[Exercise set]:
A) List the usernames of the posts in the tarantula forum thread that begin with a "##" header and a date.
B) In the tarantula forum thread, what kind of tarantula did CoBilly own a long time ago?
C) Copy the stretch of the tarantula forum thread from "## Nervine (Feb" through "the photo's OP.".

[Text excerpt]:
Start of Block

Purty! I have considered purchasing a Tarantula just for photography also... but my GF keeps vetoing the idea! lol!


----------



## Nervine (Feb 16, 2013)

cgipson1 said:


> Purty! I have considered purchasing a Tarantula just for photography also... but my GF keeps vetoing the idea! lol!



I am in the same boat as you. My compromise was jumpers though, she hates that they jump but thinks they are cute. Now I need to catch/buy some. 

Love the photo's OP.

Sent from my iPad using PhotoForum


----------



## Mully (Feb 16, 2013)

Very cool, I like the "shell"


----------



## 07Vios (Feb 16, 2013)

Nice. How much does it eat per day? I'm assuming you feed it store-bought grasshoppers?


----------



## thunderkyss (Feb 16, 2013)

Ecooper said:


> I bought this spider...



I'm sorry, I just can't get past this statement.


----------



## CoBilly (Feb 18, 2013)

So pretty. I owned a Brazilian pink toed tarantula a long time ago. They are very interesting creatures. I wish I would've taken some pics when I had her, she was awesome

Just a funny aside. The night I brought our new camera home a few weeks ago I was messing with my girlfriend & not telling her what I was bringing home. She thought for a little while that I was bringing home a small, creepy-crawly pet. She told me if it was something like that, that I wasn't welcome in the house.


----------

End of Block

[Provided records]:
Start of Block

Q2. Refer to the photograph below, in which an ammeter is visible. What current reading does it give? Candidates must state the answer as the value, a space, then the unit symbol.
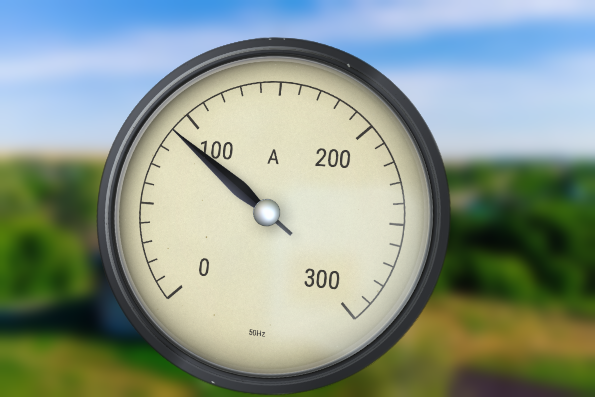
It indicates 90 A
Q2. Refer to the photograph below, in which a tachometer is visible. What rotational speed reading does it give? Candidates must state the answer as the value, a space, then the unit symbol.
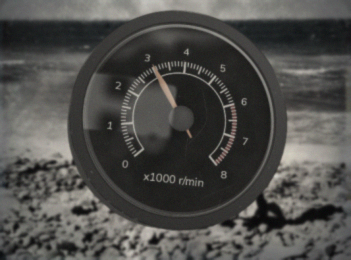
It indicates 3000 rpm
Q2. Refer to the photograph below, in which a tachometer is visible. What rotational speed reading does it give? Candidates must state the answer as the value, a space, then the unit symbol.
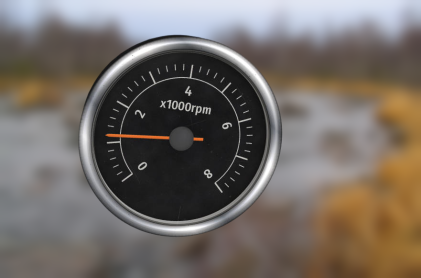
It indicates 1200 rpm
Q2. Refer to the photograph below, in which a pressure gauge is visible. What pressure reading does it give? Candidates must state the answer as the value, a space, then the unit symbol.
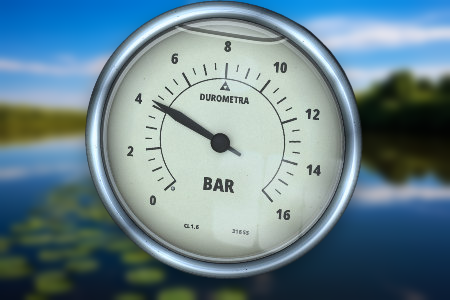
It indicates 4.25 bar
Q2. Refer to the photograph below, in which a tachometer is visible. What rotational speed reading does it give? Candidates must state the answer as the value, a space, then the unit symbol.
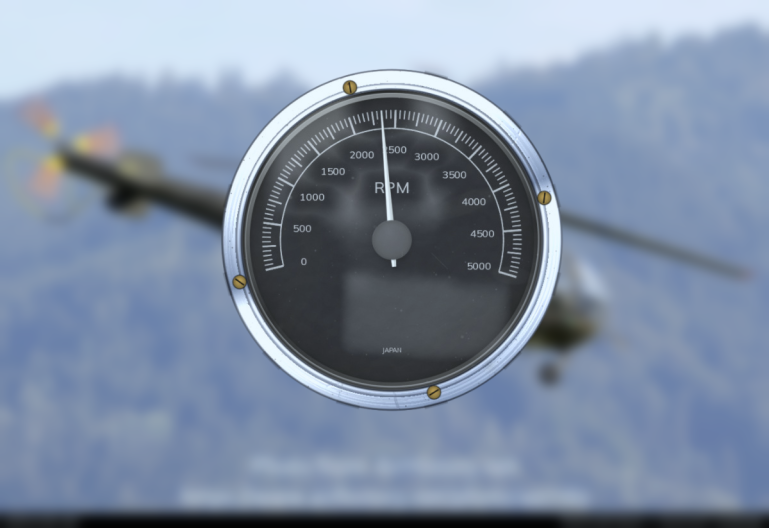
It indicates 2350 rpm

End of Block
Start of Block

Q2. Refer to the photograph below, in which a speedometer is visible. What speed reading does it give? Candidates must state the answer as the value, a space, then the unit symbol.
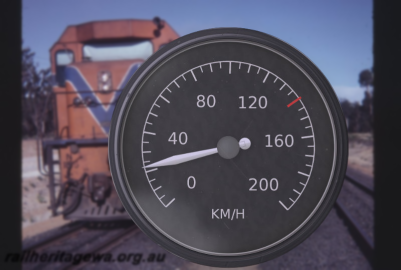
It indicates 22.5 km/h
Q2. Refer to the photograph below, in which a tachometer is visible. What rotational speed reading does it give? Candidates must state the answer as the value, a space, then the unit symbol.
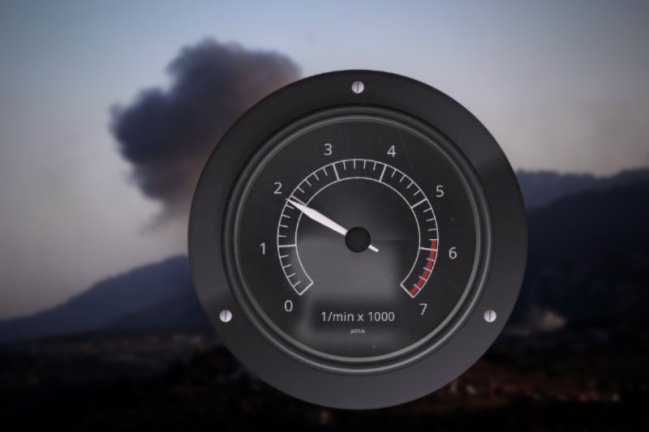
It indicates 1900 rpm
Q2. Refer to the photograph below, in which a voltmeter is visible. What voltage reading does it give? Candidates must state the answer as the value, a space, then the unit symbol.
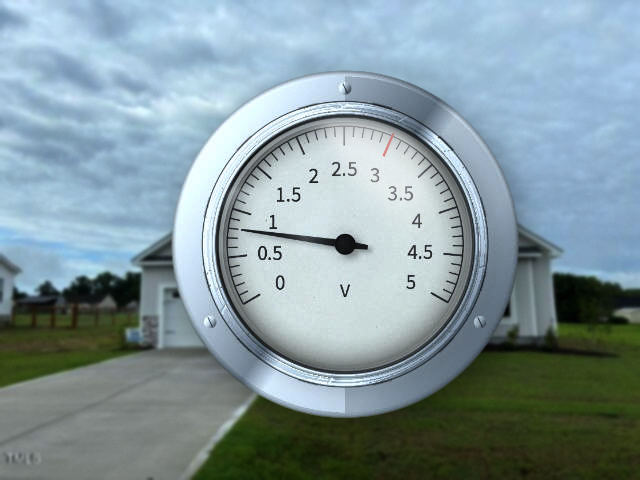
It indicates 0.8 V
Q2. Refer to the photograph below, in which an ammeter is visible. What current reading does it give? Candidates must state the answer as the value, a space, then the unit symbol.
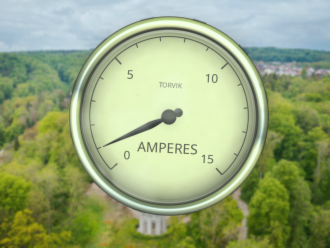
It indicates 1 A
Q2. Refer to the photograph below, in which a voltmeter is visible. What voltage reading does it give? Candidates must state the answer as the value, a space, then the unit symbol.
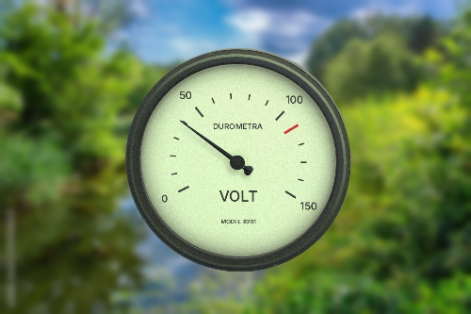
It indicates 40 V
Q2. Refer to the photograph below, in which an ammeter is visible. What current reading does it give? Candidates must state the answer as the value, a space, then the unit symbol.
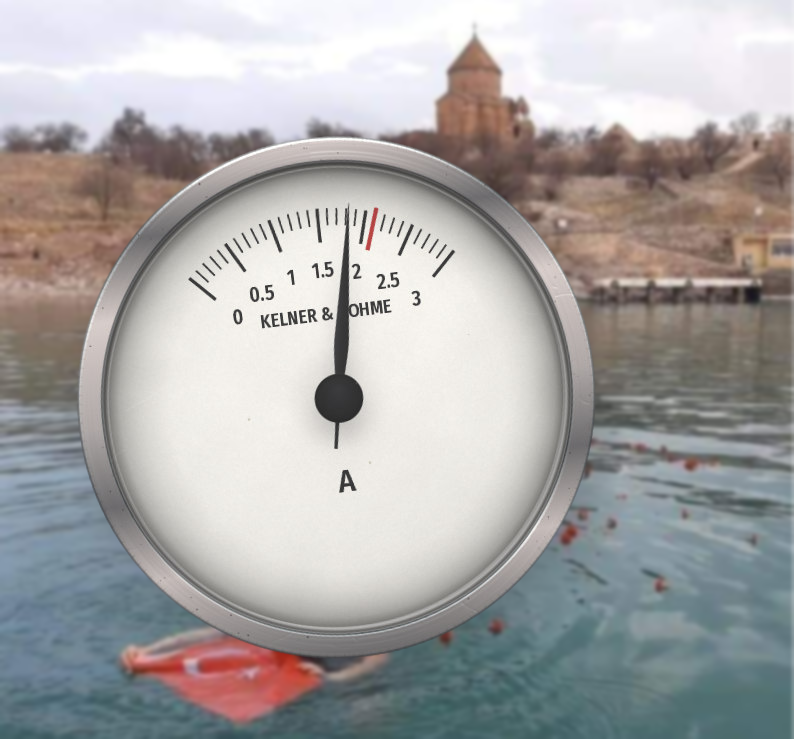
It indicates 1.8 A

End of Block
Start of Block

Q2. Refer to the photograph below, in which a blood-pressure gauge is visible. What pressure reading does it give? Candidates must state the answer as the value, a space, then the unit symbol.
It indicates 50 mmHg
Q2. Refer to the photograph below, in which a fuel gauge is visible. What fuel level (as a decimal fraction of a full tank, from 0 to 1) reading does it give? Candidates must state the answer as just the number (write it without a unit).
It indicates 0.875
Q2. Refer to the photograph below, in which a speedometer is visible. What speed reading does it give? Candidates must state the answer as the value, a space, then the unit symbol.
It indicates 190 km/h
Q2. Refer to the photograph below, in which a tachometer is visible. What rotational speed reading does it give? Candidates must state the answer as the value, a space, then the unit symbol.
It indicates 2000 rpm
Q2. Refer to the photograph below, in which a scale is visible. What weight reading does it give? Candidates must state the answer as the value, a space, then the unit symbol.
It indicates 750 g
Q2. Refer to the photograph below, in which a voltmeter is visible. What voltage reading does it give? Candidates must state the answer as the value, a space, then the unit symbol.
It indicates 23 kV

End of Block

[Solutions]:
A) Nervine, Mully, 07Vios, thunderkyss, CoBilly

B) A Brazilian pink toed tarantula.

C)
## Nervine (Feb 16, 2013)

cgipson1 said:


> Purty! I have considered purchasing a Tarantula just for photography also... but my GF keeps vetoing the idea! lol!



I am in the same boat as you. My compromise was jumpers though, she hates that they jump but thinks they are cute. Now I need to catch/buy some. 

Love the photo's OP.